Which is because a film
is intent upon reproducing the world of everyday perceptions
But why think that its supposed ability to reproduce life, defines all films? I suppose that's because of the nature of autonomy in capitalism - that it is a historical quality of art.
i.e. how can cinema be art if it was not already a potential in it.
The whole passage appears to be a meditation on certain aspects of 'sociability'; one might say the banality of sociability to paraphrase Arendts famous usage of the term; and given Adornos take on it - the 'evil principle' that had always 'lurked on affability' develops.
The passage begins:
Doctor, that is kind of you; nothing is harmless anymore
Simple civilities, which express an attitude of courtesy, and are 'harmless'; are in fact more, 'are the small joys, the expressions of life' and are thus 'exempt from the responsibility of thought'
Even the tree which blooms, lies
This image seems startingly similar to that which opens TS Eliot's Wasteland:
April is the cruellest of months
Adorno goes on to say:
There is no longer any beauty or consolation, except in the gaze that goes straight to the horror, withstands it, and in the undiminished consciousness of negativity, holds fast to the possibility of that which is better.
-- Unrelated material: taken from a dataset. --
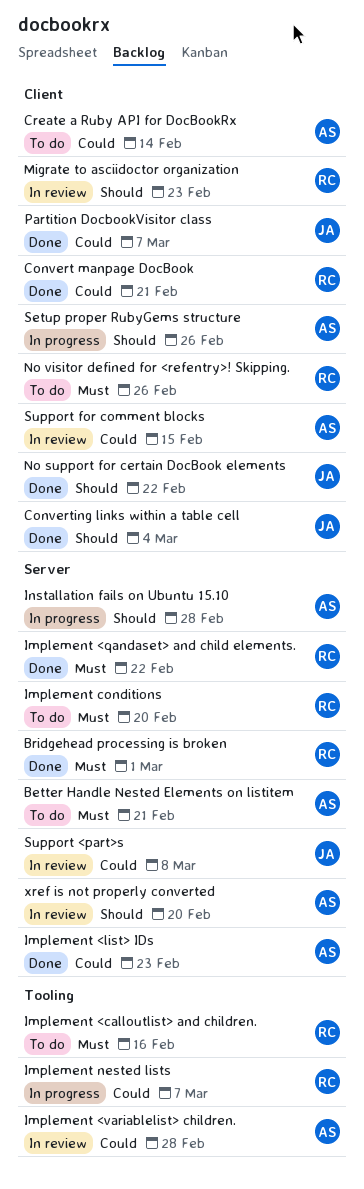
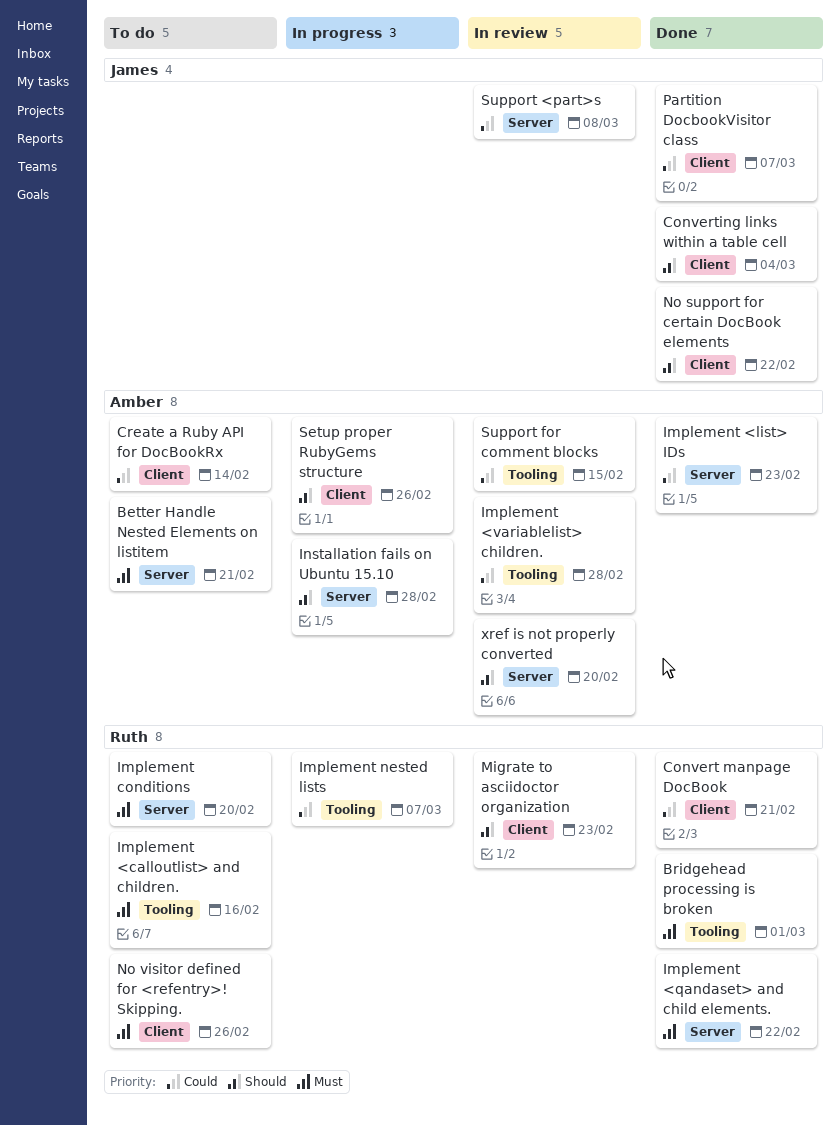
Bridgehead processing is broken, label: Server -> Tooling
Support for comment blocks, label: Client -> Tooling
And malignity which was once
limited to toasts of cozy sociability ... has long since spread to friendlier impulses.
To which he gives two examples:
A chance conversation with a man on a train, one acquiesces to avoid a quarrel
Every visit to the cinema ... Leaves me dumber than before
Presumably one goes to the cinema in company; and afterwards one might discuss it.
All this he ties to a certain notion of sociability, the 'chatter' of @Virmaiors answer; for he adds:
Sociability itself is a participant in injustice, insofar it pretends we can still speak to each other in a frozen world.
ie nothing is really said, and thus the world is 'frozen'; and the 'flippant, chummy word contributes to the perpetuation of silence' in this image of affable sociability.
As the quote from the post shows, Adorno does not say that he hates the cinema, but he criticizes it. Just before the quoted passage he says
no thought is immune against its communication, and uttering it at the wrong place and in the context of a false agreement is enough to undercut its truth.
For me the whole passage from Minima Moralia sounds a bit complaining. As if Adorno were not able to separate a thought from the context in which it is uttered. Being overwhelmed by the context makes it impossible for him to receive the pristine thought.